**Exercise**.
Restate word for word the entries below, starting at the line with "58: (906, 310, 2.04)" and ending at the line with "51: (190, 451, 2.53)". Keep both end lines and omit the pictures.

- - - - - - -

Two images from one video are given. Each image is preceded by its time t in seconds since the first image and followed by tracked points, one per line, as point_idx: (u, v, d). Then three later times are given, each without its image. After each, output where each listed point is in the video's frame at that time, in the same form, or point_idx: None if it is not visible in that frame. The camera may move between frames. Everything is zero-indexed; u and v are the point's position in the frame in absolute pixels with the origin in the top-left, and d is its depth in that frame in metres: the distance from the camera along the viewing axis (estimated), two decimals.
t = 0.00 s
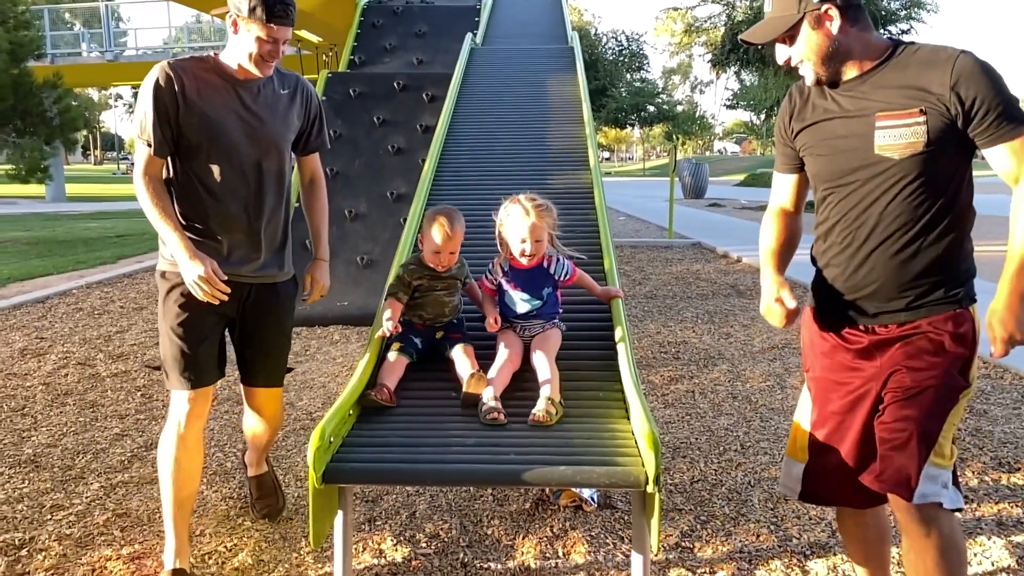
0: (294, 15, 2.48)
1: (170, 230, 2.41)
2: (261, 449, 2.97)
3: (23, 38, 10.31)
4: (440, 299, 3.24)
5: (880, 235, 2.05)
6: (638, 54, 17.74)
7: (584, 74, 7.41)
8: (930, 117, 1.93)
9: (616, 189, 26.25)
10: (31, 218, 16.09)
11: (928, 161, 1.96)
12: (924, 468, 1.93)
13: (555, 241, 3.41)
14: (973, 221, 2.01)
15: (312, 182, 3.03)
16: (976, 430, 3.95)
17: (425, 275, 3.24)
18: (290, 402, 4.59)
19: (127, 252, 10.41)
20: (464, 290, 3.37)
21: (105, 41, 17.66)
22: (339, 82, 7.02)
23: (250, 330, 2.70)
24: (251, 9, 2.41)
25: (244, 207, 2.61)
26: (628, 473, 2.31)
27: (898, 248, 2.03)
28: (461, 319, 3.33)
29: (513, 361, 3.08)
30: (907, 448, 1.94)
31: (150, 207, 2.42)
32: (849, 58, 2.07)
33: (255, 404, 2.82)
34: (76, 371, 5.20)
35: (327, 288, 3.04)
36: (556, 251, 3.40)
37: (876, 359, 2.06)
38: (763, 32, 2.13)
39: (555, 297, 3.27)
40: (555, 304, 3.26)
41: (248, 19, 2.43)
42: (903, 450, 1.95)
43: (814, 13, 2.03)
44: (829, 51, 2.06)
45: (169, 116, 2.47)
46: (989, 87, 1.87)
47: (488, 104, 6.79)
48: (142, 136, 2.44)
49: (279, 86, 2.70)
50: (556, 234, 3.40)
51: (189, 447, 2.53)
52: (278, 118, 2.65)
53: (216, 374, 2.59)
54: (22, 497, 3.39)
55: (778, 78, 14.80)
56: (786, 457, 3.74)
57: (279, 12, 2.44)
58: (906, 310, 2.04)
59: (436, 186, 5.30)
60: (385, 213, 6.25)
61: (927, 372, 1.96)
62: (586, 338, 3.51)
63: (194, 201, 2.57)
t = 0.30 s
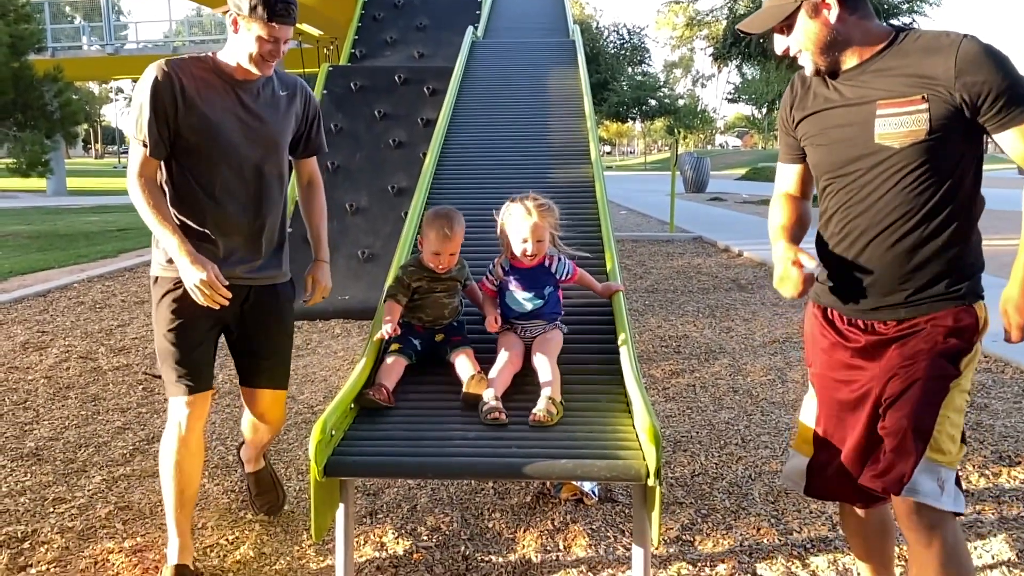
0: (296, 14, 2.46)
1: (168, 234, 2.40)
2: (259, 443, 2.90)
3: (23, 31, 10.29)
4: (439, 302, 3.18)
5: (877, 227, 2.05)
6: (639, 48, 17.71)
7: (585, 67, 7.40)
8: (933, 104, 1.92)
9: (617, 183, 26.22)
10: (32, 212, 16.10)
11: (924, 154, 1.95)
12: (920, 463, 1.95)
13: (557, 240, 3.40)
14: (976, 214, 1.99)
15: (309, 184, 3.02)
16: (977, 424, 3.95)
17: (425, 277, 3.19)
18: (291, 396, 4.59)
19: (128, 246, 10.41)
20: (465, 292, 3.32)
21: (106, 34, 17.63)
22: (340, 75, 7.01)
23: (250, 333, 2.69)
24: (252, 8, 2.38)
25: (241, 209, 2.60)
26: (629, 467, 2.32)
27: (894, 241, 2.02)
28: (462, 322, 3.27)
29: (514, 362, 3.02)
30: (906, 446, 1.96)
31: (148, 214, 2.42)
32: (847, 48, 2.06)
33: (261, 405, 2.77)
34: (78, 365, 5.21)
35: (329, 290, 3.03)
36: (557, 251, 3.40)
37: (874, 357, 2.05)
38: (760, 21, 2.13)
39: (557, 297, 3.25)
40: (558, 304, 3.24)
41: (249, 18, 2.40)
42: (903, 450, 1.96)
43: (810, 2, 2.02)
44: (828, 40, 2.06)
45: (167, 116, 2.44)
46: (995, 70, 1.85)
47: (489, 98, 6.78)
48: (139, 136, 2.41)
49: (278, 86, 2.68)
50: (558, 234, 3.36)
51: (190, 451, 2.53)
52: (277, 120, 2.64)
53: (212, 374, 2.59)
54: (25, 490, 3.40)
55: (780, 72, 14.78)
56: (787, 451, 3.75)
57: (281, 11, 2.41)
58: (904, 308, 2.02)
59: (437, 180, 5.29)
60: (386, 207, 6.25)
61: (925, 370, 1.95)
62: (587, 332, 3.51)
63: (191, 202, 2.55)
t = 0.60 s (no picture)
0: (299, 14, 2.41)
1: (166, 241, 2.32)
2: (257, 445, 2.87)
3: (23, 25, 10.26)
4: (439, 304, 3.15)
5: (874, 223, 2.04)
6: (639, 42, 17.66)
7: (586, 62, 7.38)
8: (934, 95, 1.91)
9: (617, 177, 26.18)
10: (32, 206, 16.09)
11: (919, 152, 1.94)
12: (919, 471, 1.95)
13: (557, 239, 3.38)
14: (981, 213, 1.95)
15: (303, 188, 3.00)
16: (977, 419, 3.95)
17: (423, 279, 3.16)
18: (292, 390, 4.60)
19: (129, 240, 10.42)
20: (464, 295, 3.29)
21: (105, 28, 17.61)
22: (340, 69, 6.99)
23: (246, 332, 2.64)
24: (256, 7, 2.32)
25: (239, 213, 2.55)
26: (629, 461, 2.32)
27: (892, 238, 2.00)
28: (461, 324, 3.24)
29: (515, 364, 2.97)
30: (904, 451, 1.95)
31: (145, 222, 2.34)
32: (846, 41, 2.06)
33: (261, 404, 2.72)
34: (79, 359, 5.21)
35: (332, 291, 3.02)
36: (557, 251, 3.37)
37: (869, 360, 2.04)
38: (759, 16, 2.14)
39: (557, 297, 3.23)
40: (558, 305, 3.22)
41: (252, 17, 2.34)
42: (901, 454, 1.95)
43: None
44: (827, 35, 2.05)
45: (168, 115, 2.38)
46: (1001, 57, 1.83)
47: (490, 92, 6.76)
48: (138, 136, 2.33)
49: (276, 88, 2.66)
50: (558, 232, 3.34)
51: (188, 452, 2.49)
52: (275, 123, 2.62)
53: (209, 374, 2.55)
54: (26, 484, 3.41)
55: (780, 66, 14.77)
56: (788, 446, 3.75)
57: (285, 10, 2.36)
58: (900, 310, 2.00)
59: (437, 175, 5.28)
60: (386, 202, 6.25)
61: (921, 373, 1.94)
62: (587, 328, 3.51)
63: (187, 205, 2.49)
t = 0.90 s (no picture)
0: (304, 15, 2.39)
1: (166, 248, 2.29)
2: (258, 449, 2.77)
3: (22, 20, 10.25)
4: (438, 308, 3.10)
5: (871, 224, 2.00)
6: (639, 37, 17.64)
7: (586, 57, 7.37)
8: (932, 91, 1.86)
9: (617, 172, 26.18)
10: (32, 202, 16.10)
11: (916, 151, 1.90)
12: (915, 488, 1.90)
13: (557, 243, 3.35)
14: (984, 216, 1.89)
15: (298, 186, 2.99)
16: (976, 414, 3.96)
17: (422, 283, 3.11)
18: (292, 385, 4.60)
19: (129, 235, 10.42)
20: (464, 299, 3.24)
21: (105, 23, 17.60)
22: (340, 64, 6.97)
23: (245, 327, 2.59)
24: (260, 6, 2.30)
25: (233, 214, 2.52)
26: (628, 456, 2.32)
27: (890, 239, 1.96)
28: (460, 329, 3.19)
29: (514, 367, 2.92)
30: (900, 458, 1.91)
31: (144, 226, 2.29)
32: (846, 39, 2.02)
33: (266, 398, 2.62)
34: (79, 354, 5.21)
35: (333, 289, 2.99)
36: (558, 254, 3.34)
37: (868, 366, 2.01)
38: (758, 15, 2.13)
39: (557, 301, 3.19)
40: (558, 309, 3.18)
41: (256, 17, 2.32)
42: (898, 461, 1.92)
43: None
44: (826, 34, 2.02)
45: (166, 114, 2.35)
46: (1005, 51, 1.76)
47: (489, 88, 6.75)
48: (136, 134, 2.29)
49: (276, 88, 2.63)
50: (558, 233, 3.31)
51: (188, 453, 2.47)
52: (273, 125, 2.60)
53: (209, 372, 2.49)
54: (26, 479, 3.41)
55: (781, 62, 14.77)
56: (787, 441, 3.75)
57: (290, 11, 2.34)
58: (899, 314, 1.97)
59: (437, 171, 5.27)
60: (386, 197, 6.24)
61: (920, 380, 1.91)
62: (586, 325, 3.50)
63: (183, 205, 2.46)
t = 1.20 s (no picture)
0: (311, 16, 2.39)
1: (169, 251, 2.26)
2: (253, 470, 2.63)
3: (22, 16, 10.23)
4: (437, 312, 3.06)
5: (870, 232, 1.97)
6: (640, 34, 17.63)
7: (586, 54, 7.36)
8: (929, 96, 1.81)
9: (617, 169, 26.17)
10: (32, 198, 16.09)
11: (911, 157, 1.87)
12: (909, 515, 1.86)
13: (557, 246, 3.34)
14: (987, 222, 1.84)
15: (293, 184, 2.98)
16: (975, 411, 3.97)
17: (420, 287, 3.07)
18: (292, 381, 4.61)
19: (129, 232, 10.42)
20: (464, 303, 3.22)
21: (105, 19, 17.58)
22: (340, 61, 6.97)
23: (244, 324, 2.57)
24: (267, 6, 2.29)
25: (232, 215, 2.52)
26: (628, 452, 2.32)
27: (889, 246, 1.93)
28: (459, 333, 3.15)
29: (514, 370, 2.86)
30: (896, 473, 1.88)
31: (147, 229, 2.27)
32: (844, 43, 1.98)
33: (272, 389, 2.58)
34: (79, 351, 5.21)
35: (337, 286, 2.96)
36: (557, 257, 3.33)
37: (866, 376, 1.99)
38: (755, 18, 2.11)
39: (557, 304, 3.16)
40: (558, 313, 3.14)
41: (262, 17, 2.31)
42: (894, 477, 1.88)
43: None
44: (824, 38, 1.98)
45: (169, 111, 2.34)
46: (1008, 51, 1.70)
47: (490, 84, 6.74)
48: (139, 130, 2.28)
49: (278, 87, 2.63)
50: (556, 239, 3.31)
51: (192, 455, 2.47)
52: (275, 124, 2.59)
53: (212, 378, 2.50)
54: (27, 475, 3.41)
55: (781, 58, 14.77)
56: (787, 437, 3.76)
57: (296, 12, 2.34)
58: (900, 323, 1.93)
59: (437, 167, 5.27)
60: (386, 194, 6.25)
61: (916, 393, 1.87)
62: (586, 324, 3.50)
63: (185, 206, 2.47)
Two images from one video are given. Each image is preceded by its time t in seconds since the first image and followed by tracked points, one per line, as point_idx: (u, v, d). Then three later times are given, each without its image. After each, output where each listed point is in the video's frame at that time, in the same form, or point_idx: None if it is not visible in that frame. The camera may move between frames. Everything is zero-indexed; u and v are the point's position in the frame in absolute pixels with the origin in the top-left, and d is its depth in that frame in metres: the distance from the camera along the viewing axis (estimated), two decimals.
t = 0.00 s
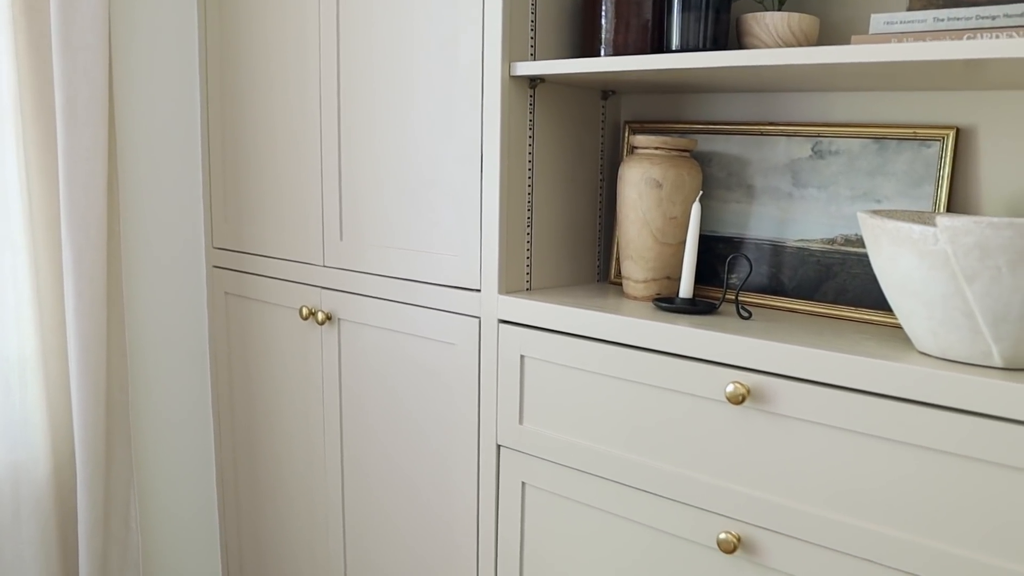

- - - - - - -

**Output of the exercise**.
58: (906, 310, 2.04)
59: (436, 186, 5.30)
60: (385, 213, 6.25)
61: (927, 372, 1.96)
62: (586, 338, 3.51)
63: (194, 201, 2.57)
t = 0.30 s
0: (296, 14, 2.46)
1: (168, 234, 2.40)
2: (259, 443, 2.90)
3: (23, 31, 10.29)
4: (439, 302, 3.18)
5: (877, 227, 2.05)
6: (639, 48, 17.71)
7: (585, 67, 7.40)
8: (933, 104, 1.92)
9: (617, 183, 26.22)
10: (32, 212, 16.10)
11: (924, 154, 1.95)
12: (920, 463, 1.95)
13: (557, 240, 3.40)
14: (976, 214, 1.99)
15: (309, 184, 3.02)
16: (977, 424, 3.95)
17: (425, 277, 3.19)
18: (291, 396, 4.59)
19: (128, 246, 10.41)
20: (465, 292, 3.32)
21: (106, 34, 17.63)
22: (340, 75, 7.01)
23: (250, 333, 2.69)
24: (252, 8, 2.38)
25: (241, 209, 2.60)
26: (629, 467, 2.32)
27: (894, 241, 2.02)
28: (462, 322, 3.27)
29: (514, 362, 3.02)
30: (906, 446, 1.96)
31: (148, 214, 2.42)
32: (847, 48, 2.06)
33: (261, 405, 2.77)
34: (78, 365, 5.21)
35: (329, 290, 3.03)
36: (557, 251, 3.40)
37: (874, 357, 2.05)
38: (760, 21, 2.13)
39: (557, 297, 3.25)
40: (558, 304, 3.24)
41: (249, 18, 2.40)
42: (903, 450, 1.96)
43: (810, 2, 2.02)
44: (828, 40, 2.06)
45: (167, 116, 2.44)
46: (995, 70, 1.85)
47: (489, 98, 6.78)
48: (139, 136, 2.41)
49: (278, 86, 2.68)
50: (558, 234, 3.36)
51: (190, 451, 2.53)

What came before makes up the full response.